DATASET EXTRACT:
====================

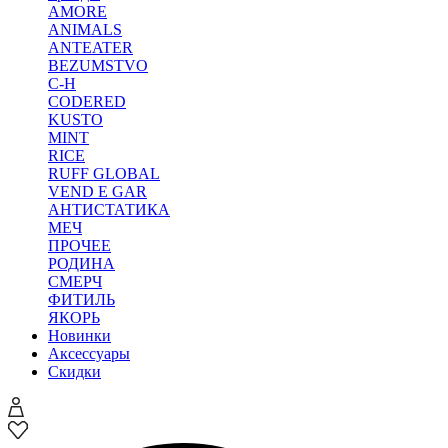
AMORE
ANIMALS
ANTEATER
BEZUMSTVO
C-H
CODERED
KUSTO
MINT
RICE
RUFF GLOBAL
VEND E GAR
АНТИСТАТИКА
МЕЧ
ПРОЧЕЕ
РОДИНА
СМЕРЧ
ФИТИЛЬ
ЯКОРЬ
Новинки
Аксессуары
Скидки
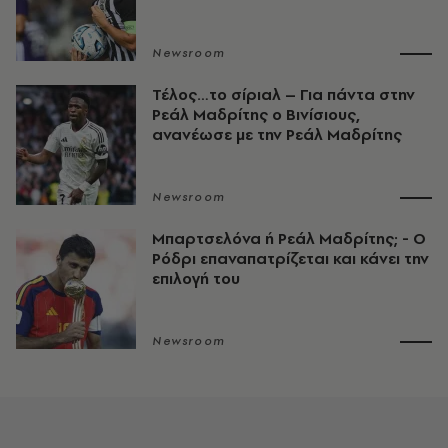
Newsroom
Τέλος…το σίριαλ – Για πάντα στην
Ρεάλ Μαδρίτης ο Βινίσιους,
ανανέωσε με την Ρεάλ Μαδρίτης
Newsroom
Μπαρτσελόνα ή Ρεάλ Μαδρίτης; - Ο
Ρόδρι επαναπατρίζεται και κάνει την
επιλογή του
Newsroom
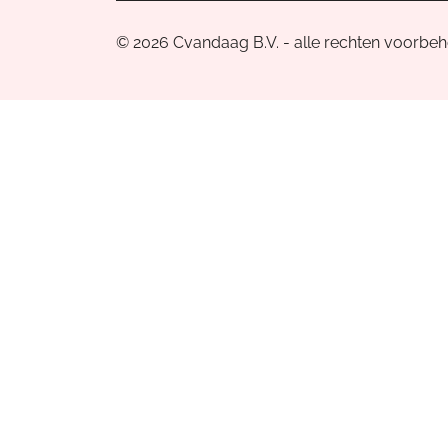
© 2026 Cvandaag B.V. - alle rechten voorbe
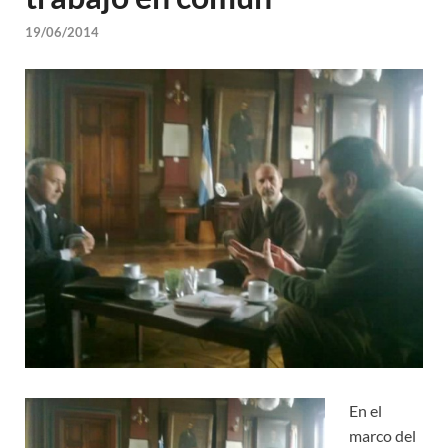
19/06/2014
En el
marco del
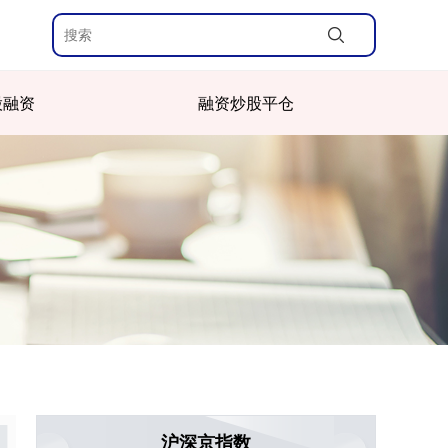
股融资
融资炒股平仓
沪深京指数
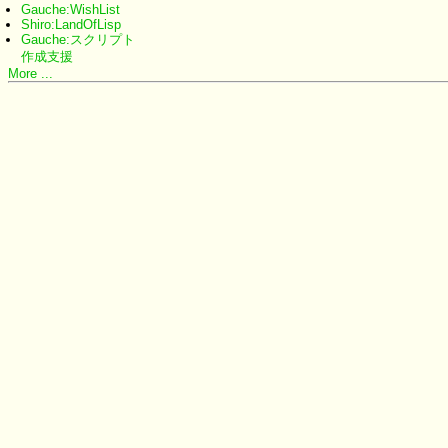
Gauche:WishList
Shiro:LandOfLisp
Gauche:スクリプト
作成支援
More ...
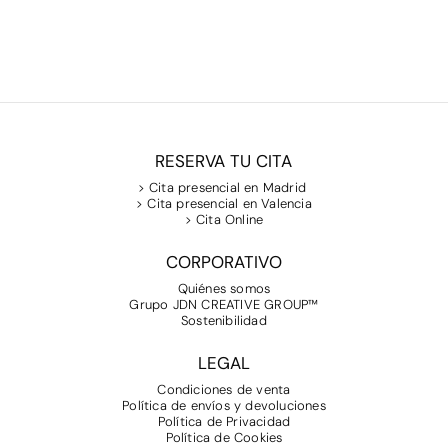
RESERVA TU CITA
> Cita presencial en Madrid
> Cita presencial en Valencia
> Cita Online
CORPORATIVO
Quiénes somos
Grupo JDN CREATIVE GROUP™
Sostenibilidad
LEGAL
Condiciones de venta
Política de envíos y devoluciones
Política de Privacidad
Política de Cookies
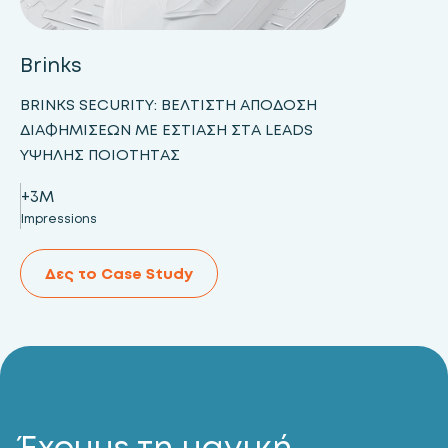
Brinks
BRINKS SECURITY: ΒΈΛΤΙΣΤΗ ΑΠΌΔΟΣΗ
ΔΙΑΦΗΜΊΣΕΩΝ ΜΕ ΕΣΤΊΑΣΗ ΣΤΑ LEADS
ΥΨΗΛΉΣ ΠΟΙΌΤΗΤΑΣ
+3M
Impressions
Δες το Case Study
Έχουμε τη μαγική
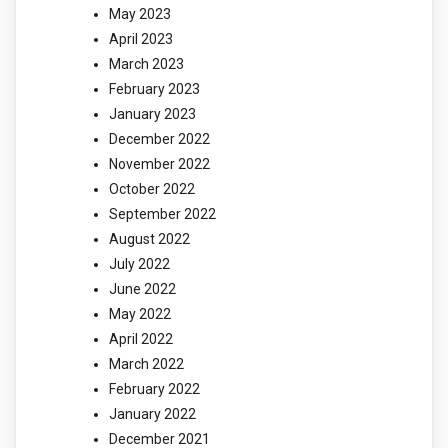
May 2023
April 2023
March 2023
February 2023
January 2023
December 2022
November 2022
October 2022
September 2022
August 2022
July 2022
June 2022
May 2022
April 2022
March 2022
February 2022
January 2022
December 2021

====================

Your answer should reproduce every line of the data verbatim and include no images.

EXERCISE OUTPUT:
AMORE
ANIMALS
ANTEATER
BEZUMSTVO
C-H
CODERED
KUSTO
MINT
RICE
RUFF GLOBAL
VEND E GAR
АНТИСТАТИКА
МЕЧ
ПРОЧЕЕ
РОДИНА
СМЕРЧ
ФИТИЛЬ
ЯКОРЬ
Новинки
Аксессуары
Скидки
Newsroom
Τέλος…το σίριαλ – Για πάντα στην
Ρεάλ Μαδρίτης ο Βινίσιους,
ανανέωσε με την Ρεάλ Μαδρίτης
Newsroom
Μπαρτσελόνα ή Ρεάλ Μαδρίτης; - Ο
Ρόδρι επαναπατρίζεται και κάνει την
επιλογή του
Newsroom
© 2026 Cvandaag B.V. - alle rechten voorbe
19/06/2014
En el
marco del
股融资
融资炒股平仓
沪深京指数
Gauche:WishList
Shiro:LandOfLisp
Gauche:スクリプト
作成支援
More ...
RESERVA TU CITA
> Cita presencial en Madrid
> Cita presencial en Valencia
> Cita Online
CORPORATIVO
Quiénes somos
Grupo JDN CREATIVE GROUP™
Sostenibilidad
LEGAL
Condiciones de venta
Política de envíos y devoluciones
Política de Privacidad
Política de Cookies
Brinks
BRINKS SECURITY: ΒΈΛΤΙΣΤΗ ΑΠΌΔΟΣΗ
ΔΙΑΦΗΜΊΣΕΩΝ ΜΕ ΕΣΤΊΑΣΗ ΣΤΑ LEADS
ΥΨΗΛΉΣ ΠΟΙΌΤΗΤΑΣ
+3M
Impressions
Δες το Case Study
Έχουμε τη μαγική
May 2023
April 2023
March 2023
February 2023
January 2023
December 2022
November 2022
October 2022
September 2022
August 2022
July 2022
June 2022
May 2022
April 2022
March 2022
February 2022
January 2022
December 2021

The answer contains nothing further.